October, 2020 – Web Design and What It Is
Wikipedia defines “web design” as Web design encompasses many different skills and disciplines in the production and maintenance of websites. The different areas of web design include web graphic design; interface design; authoring, including standardized code and proprietary software; user experience design; and search engine optimization. Often many individuals will work in teams covering different aspects of the design process, although some designers will cover them all. The term “web design” is normally used to describe the design process relating to the front-end (client side) design of a website including writing markup. Web design partially overlaps web engineering in the broader scope of web development. Web designers are expected to have an awareness of usability and if their role involves creating markup then they are also expected to be up to date with web accessibility guidelines.
Now, that’s a mouthful. However, as you just read, “web design” is more than just making something look pretty. The designer needs to keep in mind how the website will work as that is just as important for the user. Some people use “web design” as a catchall phrase for anything having to do with a website. Though, many are quick to find out that a Designer is different than a Developer. In layman’s terms, the Designer makes it look good and the Developer makes it work good. Without both working together, your website will just plain not work for those browsing your pages.

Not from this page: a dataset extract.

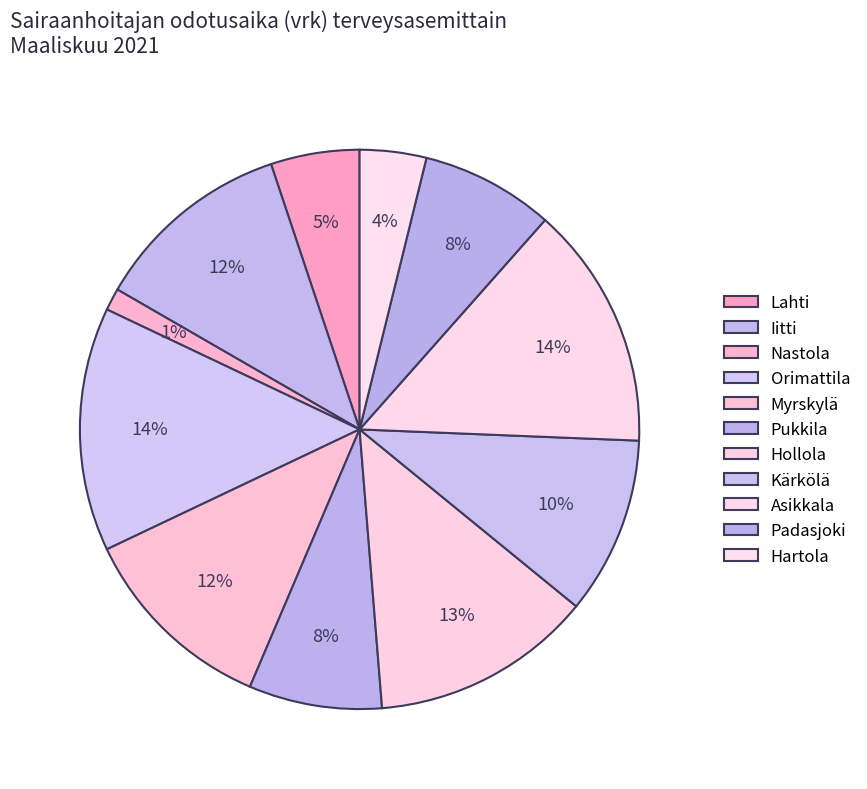

Which category has the biggest portion of the pie?

Orimattila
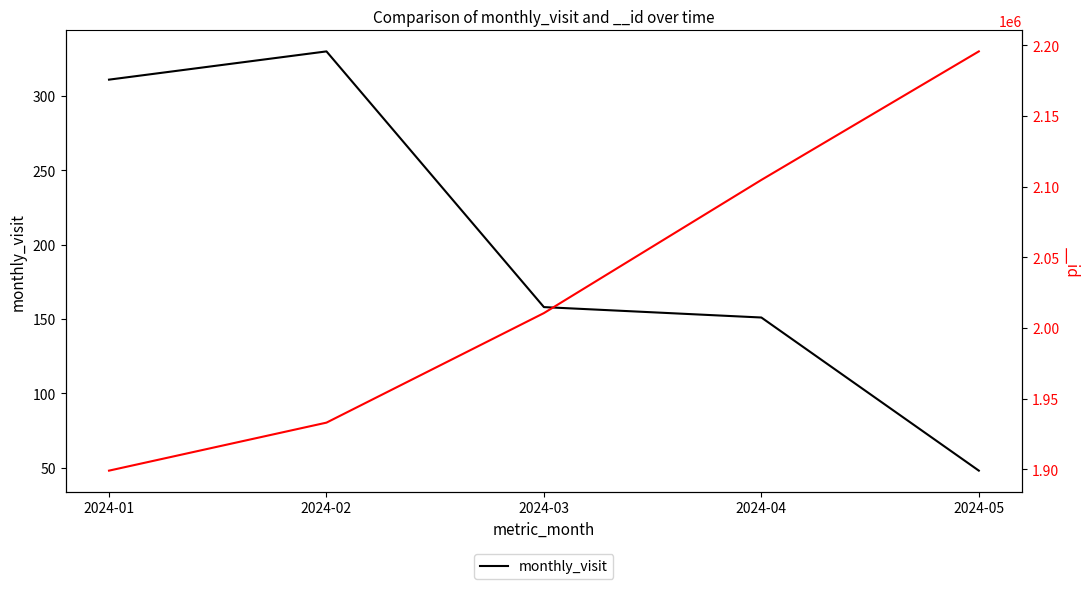

How many lines are shown in the chart?

1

September, 2020 – 2020 Web Design Awards
The Creative Group has released the winners for the 2020 Web Design Awards. The winners include work created by design firms, ad agencies, in-house departments, and more. It also and encompasses websites, microsites, apps, online advertising, social media, video, and UX/UI Design. Now, you may be asking why you should care. Seeing what the latest website design trends are can help you during the design review process with your designer. What you may have in mind would be better suited for 1997 while your designer is thinking of the future.
The design of your site will entice the user to stay and engage with it. If it looks old school, but your services are modern, that dichotomy will be off-putting and many users will think you created your site years ago and have never bothered to update it since. Speaking of updates, it’s recommend that you schedule some time to review and make website updates every 3-4 years. The Internet is always changing and so are its search engines. A website redesign or revamp will help to keep your website up-to-date with both technology and search engine algorithms.
August, 2020 – Website Navigation Tips & Tricks
When beginning any project think of Maria from the Sound of Music and the line – “Let’s start at the very beginning, a very good place to start”. In the case of web design and particularly menu navigation, the starting point is figuring out what kind of features the website offers and the hierarchy in which information should be displayed. Here are 5 tips to get you started:
1. A website menu in its early stages is typically referred to as a ‘sitemap’ and this is usually put together as a diagram or spread sheet to show the different levels of information. There’s no right or wrong when it comes to creating a sitemap, in fact we encourage our clients to work with whatever format they feel comfortable using. Excel, Word, or pen to paper all works.
2. You might be tempted to have fun with your navigation language. However, unless your audience also speaks the same slang, you may turn off the causal browser. It’s recommended to stay with the old school navigation wording such as “Shop” and “About Us” for your navigation bar.
3. Always, always, ALWAYS link the logo of your website back to the home page. This is now a standard that users expect to be able to take advantage of in the case they want a quick shortcut back to where they started. Even when using responsive web design, your navigation should be simple and easy to read. The use of a “hamburger menu”, those three bars or dots, is quite popular on mobile websites.
4. Keep your footer simple. It used to be that the website footer was just reserved for legal language. Now, it can be used for email list sign ups, a site map, a Google map widget, or any number of elements that you want always present. That being said, the footer is often the very last thing a browser will see. Like your main site navigation, it’s best to keep it condensed and simple. A repeat of your main navigation, any necessary legal, and social media links are always popular and recommended.
5. Breadcrumbs. They’re not just for lost children in the woods. If your website navigation is more than just “Home | About | Contact | Shop,” it would be wise to include what is called “breadcrumb navigation” to your website design. It allows your user to see where they are and where it is in relation to other pages on your site. For example, if you have a store, a breadcrumb trail would look something like this if your user searched for “pen” but ultimately landed on fountain pen:
Office Supplies – Pens – Fountain Pens
You, and they, can see the relation of what they are looking at to the category as a whole.